2010-02-04: Donald Tusk przesłuchiwany przez komisję hazardową

czwartek, 4 lutego 2010

Donald Tusk zrezygnował z możliwości swobodnej wypowiedzi na początku posiedzenia komisji. W odpowiedzi na pytania opozycji powiedział: - Rozumiem, że komisja musi wszystko wyjaśnić, ale ja nie będę w stanie rekonstruować zdarzeń sprzed kilku miesięcy minuta po minucie.

Poważniejsza wymiana zdań zaczęła się podczas zadawania pytań przez Beatę Kempę z PiS. Twierdziła ona, że notatka Jacka Kapicy z lipca 2008 r. do premiera była tajna, gdyż tak określił ją sam Tusk. Premier stanowczo zaprzeczał, w końcu poprosił o sprawdzenie jego wypowiedzi. Okazało się, że jego słowa były następujące: „Na pewno zapoznałem się z konkluzją tej notatki. Później uzyskała obieg urzędowy, bo przecież nie była poufna.”. Zaraz po tym posłanka przeprosiła szefa rządu.

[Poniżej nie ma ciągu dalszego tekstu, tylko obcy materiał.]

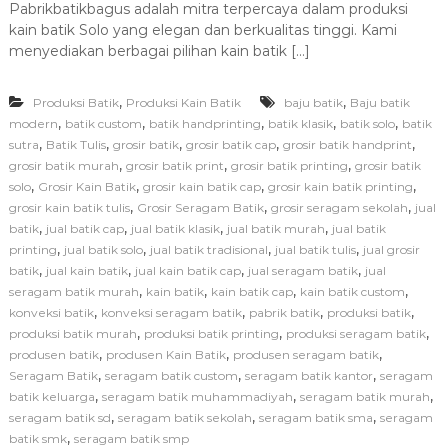
Pabrikbatikbagus adalah mitra terpercaya dalam produksi
d
kain batik Solo yang elegan dan berkualitas tinggi. Kami
a
P
menyediakan berbagai pilihan kain batik […]
a
b
,
,
Produksi Batik
Produksi Kain Batik
baju batik
r
Baju batik
i
,
,
,
,
,
modern
batik custom
batik handprinting
batik klasik
batik solo
batik
k
,
,
,
,
,
sutra
Batik Tulis
grosir batik
grosir batik cap
grosir batik handprint
b
,
,
,
grosir batik murah
grosir batik print
grosir batik printing
grosir batik
a
,
,
,
,
solo
Grosir Kain Batik
grosir kain batik cap
grosir kain batik printing
t
,
,
,
grosir kain batik tulis
Grosir Seragam Batik
grosir seragam sekolah
jual
i
,
,
,
,
batik
jual batik cap
jual batik klasik
jual batik murah
jual batik
k
b
,
,
,
,
printing
jual batik solo
jual batik tradisional
jual batik tulis
jual grosir
a
,
,
,
,
batik
jual kain batik
jual kain batik cap
jual seragam batik
jual
g
,
,
,
,
seragam batik murah
kain batik
kain batik cap
kain batik custom
u
,
,
,
,
konveksi batik
konveksi seragam batik
pabrik batik
produksi batik
s
,
,
,
produksi batik murah
produksi batik printing
produksi seragam batik
:
,
,
,
produsen batik
produsen Kain Batik
produsen seragam batik
S
o
,
,
,
Seragam Batik
seragam batik custom
seragam batik kantor
seragam
l
,
,
,
batik keluarga
seragam batik muhammadiyah
seragam batik murah
u
,
,
,
seragam batik sd
seragam batik sekolah
seragam batik sma
seragam
s
,
batik smk
seragam batik smp
i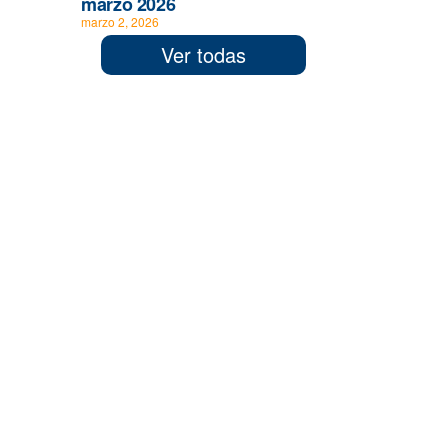
marzo 2026
marzo 2, 2026
Ver todas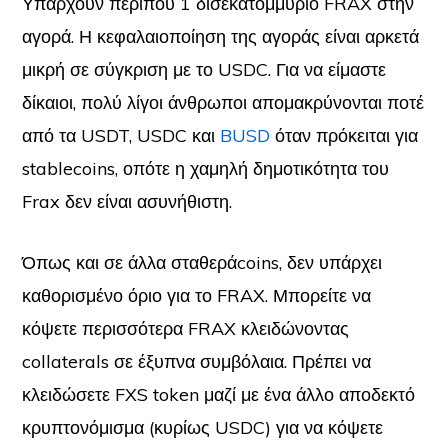
Υπάρχουν περίπου 1 δισεκατομμύριο FRAX στην
αγορά. Η κεφαλαιοποίηση της αγοράς είναι αρκετά
μικρή σε σύγκριση με το USDC. Για να είμαστε
δίκαιοι, πολύ λίγοι άνθρωποι απομακρύνονται ποτέ
από τα USDT, USDC και
BUSD
όταν πρόκειται για
stablecoins, οπότε η χαμηλή δημοτικότητα του
Frax δεν είναι ασυνήθιστη.
Όπως και σε άλλα σταθεράcoins, δεν υπάρχει
καθορισμένο όριο για το FRAX. Μπορείτε να
κόψετε περισσότερα FRAX κλειδώνοντας
collaterals σε έξυπνα συμβόλαια. Πρέπει να
κλειδώσετε FXS token μαζί με ένα άλλο αποδεκτό
κρυπτονόμισμα (κυρίως USDC) για να κόψετε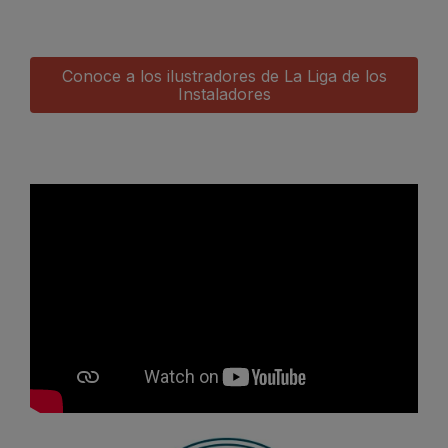
Conoce a los ilustradores de La Liga de los
Instaladores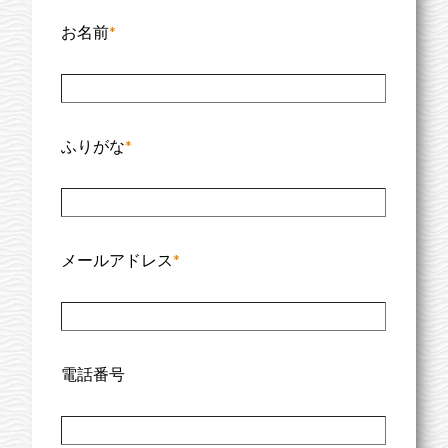
お名前
*
ふりがな
*
メールアドレス
*
電話番号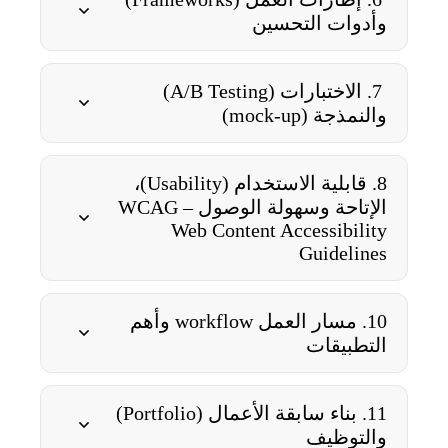
وأدوات التحسين
7. الاختبارات (A/B Testing)
والنمذجة (mock-up)
8. قابلية الاستخدام (Usability)،
الإتاحة وسهولة الوصول WCAG –
Web Content Accessibility
Guidelines
10. مسار العمل workflow وأهم
التطبيقات
11. بناء سابقة الأعمال (Portfolio)
والتوظيف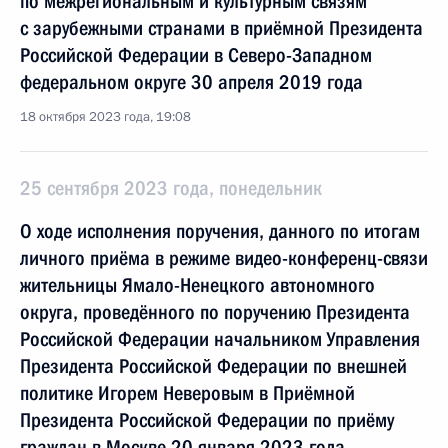
по межрегиональным и культурным связям
с зарубежными странами в приёмной Президента
Российской Федерации в Северо-Западном
федеральном округе 30 апреля 2019 года
18 октября 2023 года, 19:08
25 сентября 2023 года, понедельник
О ходе исполнения поручения, данного по итогам
личного приёма в режиме видео-конференц-связи
жительницы Ямало-Ненецкого автономного
округа, проведённого по поручению Президента
Российской Федерации начальником Управления
Президента Российской Федерации по внешней
политике Игорем Неверовым в Приёмной
Президента Российской Федерации по приёму
граждан в Москве 20 января 2023 года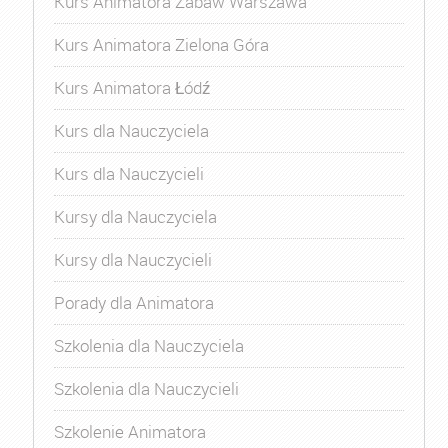
Kurs Animatora Zabaw Warszawa
Kurs Animatora Zielona Góra
Kurs Animatora Łódź
Kurs dla Nauczyciela
Kurs dla Nauczycieli
Kursy dla Nauczyciela
Kursy dla Nauczycieli
Porady dla Animatora
Szkolenia dla Nauczyciela
Szkolenia dla Nauczycieli
Szkolenie Animatora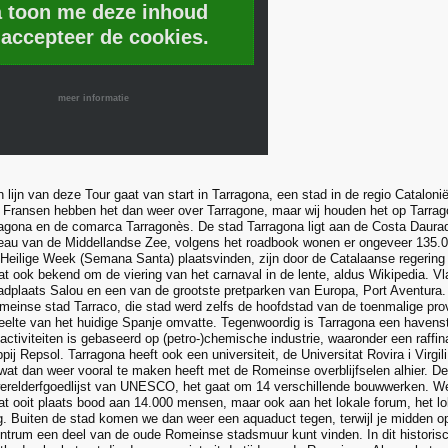
a toon me deze inhoud
 accepteer de cookies.
meer informatie
in lijn van deze Tour gaat van start in Tarragona, een stad in de regio Catalon
 Fransen hebben het dan weer over Tarragone, maar wij houden het op Tarrag
ragona en de comarca Tarragonès. De stad Tarragona ligt aan de Costa Daura
veau van de Middellandse Zee, volgens het roadbook wonen er ongeveer 135
e Heilige Week (Semana Santa) plaatsvinden, zijn door de Catalaanse regering 
at ook bekend om de viering van het carnaval in de lente, aldus Wikipedia. Vla
badplaats Salou en een van de grootste pretparken van Europa, Port Aventura
omeinse stad Tarraco, die stad werd zelfs de hoofdstad van de toenmalige pro
eelte van het huidige Spanje omvatte. Tegenwoordig is Tarragona een havenst
ctiviteiten is gebaseerd op (petro-)chemische industrie, waaronder een raffi
ij Repsol. Tarragona heeft ook een universiteit, de Universitat Rovira i Virgi
 wat dan weer vooral te maken heeft met de Romeinse overblijfselen alhier. D
erelderfgoedlijst van UNESCO, het gaat om 14 verschillende bouwwerken. W
dat ooit plaats bood aan 14.000 mensen, maar ook aan het lokale forum, het lo
. Buiten de stad komen we dan weer een aquaduct tegen, terwijl je midden op 
entrum een deel van de oude Romeinse stadsmuur kunt vinden. In dit histori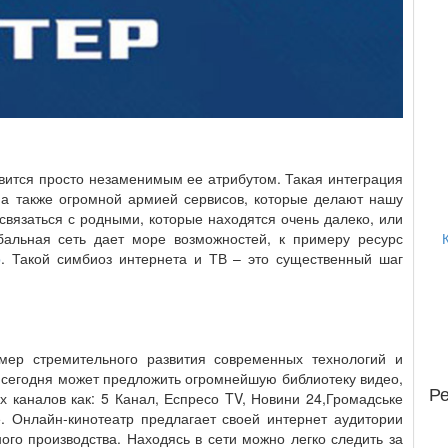
овится просто незаменимым ее атрибутом. Такая интеграция
, а также огромной армией сервисов, которые делают нашу
вязаться с родными, которые находятся очень далеко, или
бальная сеть дает море возможностей, к примеру ресурс
р
. Такой симбиоз интернета и ТВ – это существенный шаг
мер стремительного развития современных технологий и
на сегодня может предложить огромнейшую библиотеку видео,
Р
х каналов как: 5 Канал, Еспресо TV, Новини 24,Громадське
е. Онлайн-кинотеатр предлагает своей интернет аудитории
ого производства. Находясь в сети можно легко следить за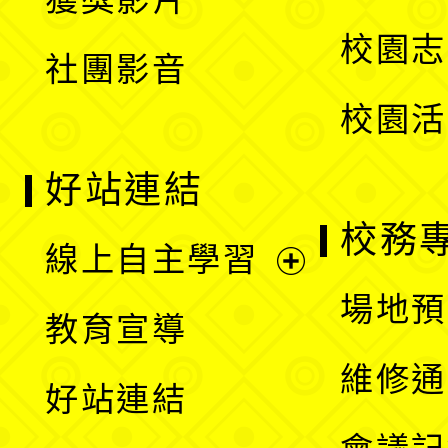
單
選
校園志
社團影音
單
校園活
好站連結
校務
線上自主學習
展
場地預
教育宣導
開
維修通
好站連結
選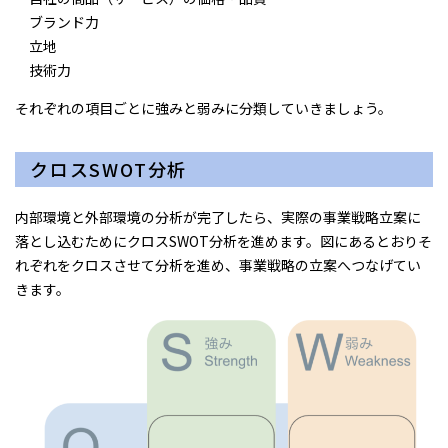
ブランド力
立地
技術力
それぞれの項目ごとに強みと弱みに分類していきましょう。
クロスSWOT分析
内部環境と外部環境の分析が完了したら、実際の事業戦略立案に
落とし込むためにクロスSWOT分析を進めます。図にあるとおりそ
れぞれをクロスさせて分析を進め、事業戦略の立案へつなげてい
きます。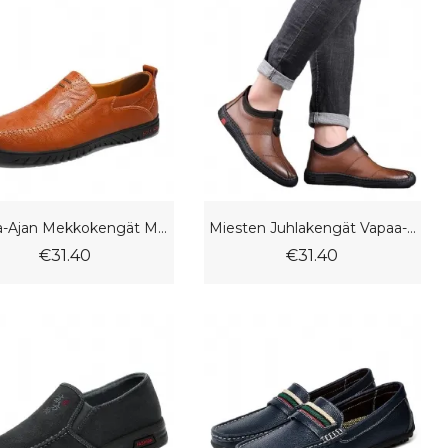
Vapaa-Ajan Mekkokengät Miesten Pehmeäpohjaiset Luistamattomat Herneet Kengät Hengittävät Ajokengät Slip-On Isokokoiset
Miesten Juhlakengät Vapaa-Ajan Kengät Mukavat Pehmustetut Ja Fleecepehmeä Pohja Slip-On Herneetkengät
€31.40
€31.40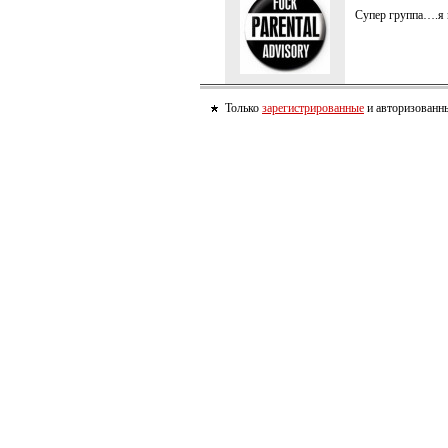
Супер группа….я к
Только
зарегистрированные
и авторизованны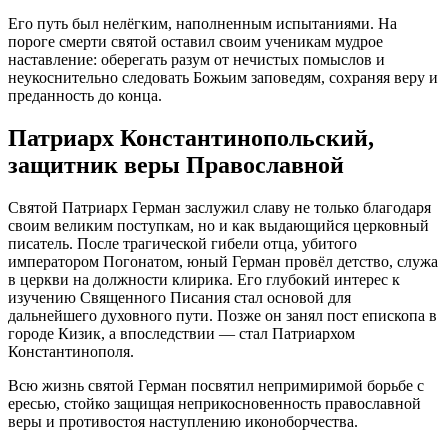
Его путь был нелёгким, наполненным испытаниями. На
пороге смерти святой оставил своим ученикам мудрое
наставление: оберегать разум от нечистых помыслов и
неукоснительно следовать Божьим заповедям, сохраняя веру и
преданность до конца.
Патриарх Константинопольский,
защитник веры Православной
Святой Патриарх Герман заслужил славу не только благодаря
своим великим поступкам, но и как выдающийся церковный
писатель. После трагической гибели отца, убитого
императором Погонатом, юный Герман провёл детство, служа
в церкви на должности клирика. Его глубокий интерес к
изучению Священного Писания стал основой для
дальнейшего духовного пути. Позже он занял пост епископа в
городе Кизик, а впоследствии — стал Патриархом
Константинополя.
Всю жизнь святой Герман посвятил непримиримой борьбе с
ересью, стойко защищая неприкосновенность православной
веры и противостоя наступлению иконоборчества.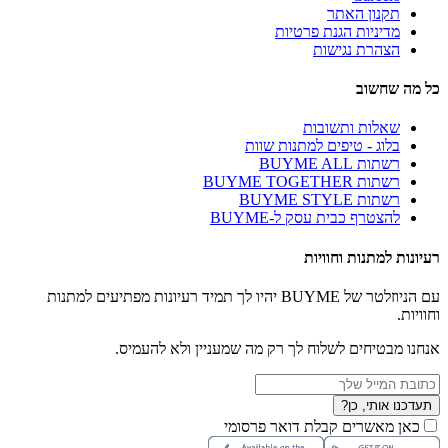
תקנון האתר
מדיניות הגנת פרטיות
הצהרת נגישות
כל מה שחשוב
שאלות ותשובות
בלוג - טיפים למתנות שוות
רשתות BUYME ALL
רשתות BUYME TOGETHER
רשתות BUYME STYLE
להצטרף כבית עסק ל-BUYME
רעיונות למתנות וחוויות
עם הניוזלטר של BUYME יהיו לך תמיד רעיונות מפתיעים למתנות
וחוויות.
אנחנו מבטיחים לשלוח לך רק מה שמעניין ולא להעמיס.
תעדכנו אותי, כן?
כאן מאשרים קבלת דואר פרסומי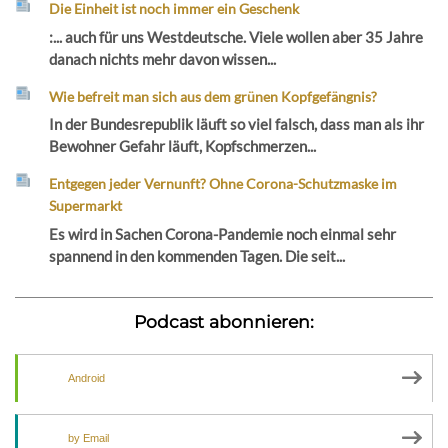
Die Einheit ist noch immer ein Geschenk
:... auch für uns Westdeutsche. Viele wollen aber 35 Jahre
danach nichts mehr davon wissen...
Wie befreit man sich aus dem grünen Kopfgefängnis?
In der Bundesrepublik läuft so viel falsch, dass man als ihr
Bewohner Gefahr läuft, Kopfschmerzen...
Entgegen jeder Vernunft? Ohne Corona-Schutzmaske im
Supermarkt
Es wird in Sachen Corona-Pandemie noch einmal sehr
spannend in den kommenden Tagen. Die seit...
Podcast abonnieren:
Android
by Email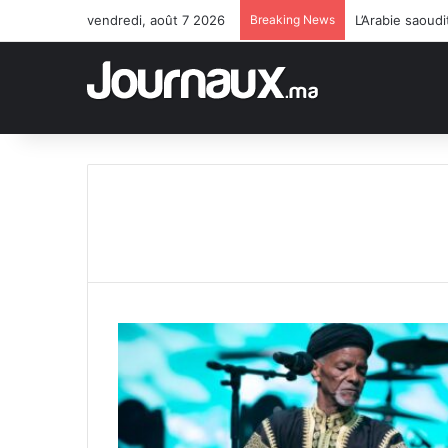
vendredi, août 7 2026
Breaking News
L’Arabie saoud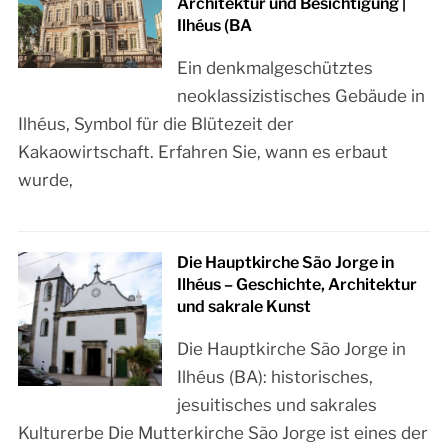
Architektur und Besichtigung |
Ilhéus (BA
Ein denkmalgeschütztes
neoklassizistisches Gebäude in
Ilhéus, Symbol für die Blütezeit der
Kakaowirtschaft. Erfahren Sie, wann es erbaut
wurde,
Die Hauptkirche São Jorge in
Ilhéus – Geschichte, Architektur
und sakrale Kunst
Die Hauptkirche São Jorge in
Ilhéus (BA): historisches,
jesuitisches und sakrales
Kulturerbe Die Mutterkirche São Jorge ist eines der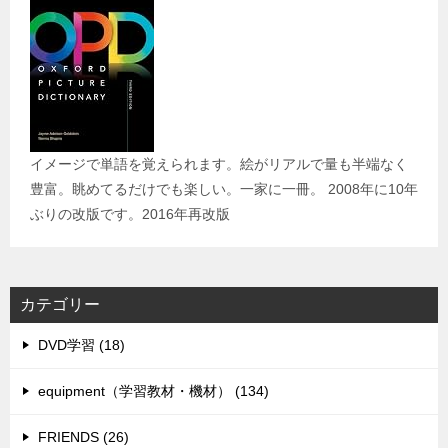
イメージで単語を覚えられます。絵がリアルで量も半端なく
豊富。眺めてるだけでも楽しい。一家に一冊。 2008年に10年
ぶりの改版です。2016年再改版
カテゴリー
DVD学習 (18)
equipment（学習教材・機材） (134)
FRIENDS (26)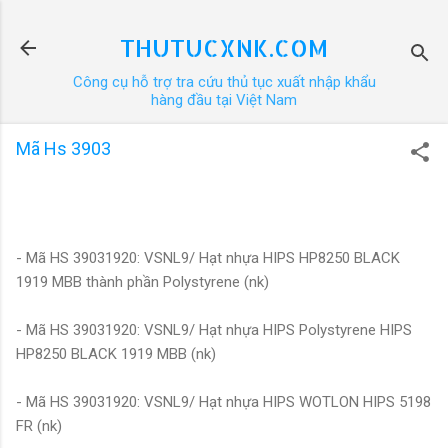
Chuyển đến nội dung chính
THUTUCXNK.COM
Công cụ hỗ trợ tra cứu thủ tục xuất nhập khẩu
hàng đầu tại Việt Nam
Mã Hs 3903
- Mã HS 39031920: VSNL9/ Hạt nhựa HIPS HP8250 BLACK
1919 MBB thành phần Polystyrene (nk)
- Mã HS 39031920: VSNL9/ Hạt nhựa HIPS Polystyrene HIPS
HP8250 BLACK 1919 MBB (nk)
- Mã HS 39031920: VSNL9/ Hạt nhựa HIPS WOTLON HIPS 5198
FR (nk)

W sprawie szczegółów działań CBA dot. ustawy hazardowej premier odpowiedział Wassermannowi: - Być może będzie panu ciężko to zrozumieć, ale ja nie interesuję się akcjami specjalnymi, nie mam nawyków słuchania na żywo podsłuchów telefonicznych.

Tusk zeznał, że w świetle informacji znanych opinii publicznej określenie "afera hazardowa" mu nie przeszkadza. Przypomnijmy – Drzewiecki i Chlebowski powtarzali zaś konsekwentnie, że ich zdaniem żadnej afery nie było.

O spotkaniach z Mariuszem Kamińskim premier powiedział, iż odniósł wrażenie, że szef CBA przybywa do niego, by go "testować". Jego zdaniem "alarm Kamińskiego, był nieadekwatny do sytuacji".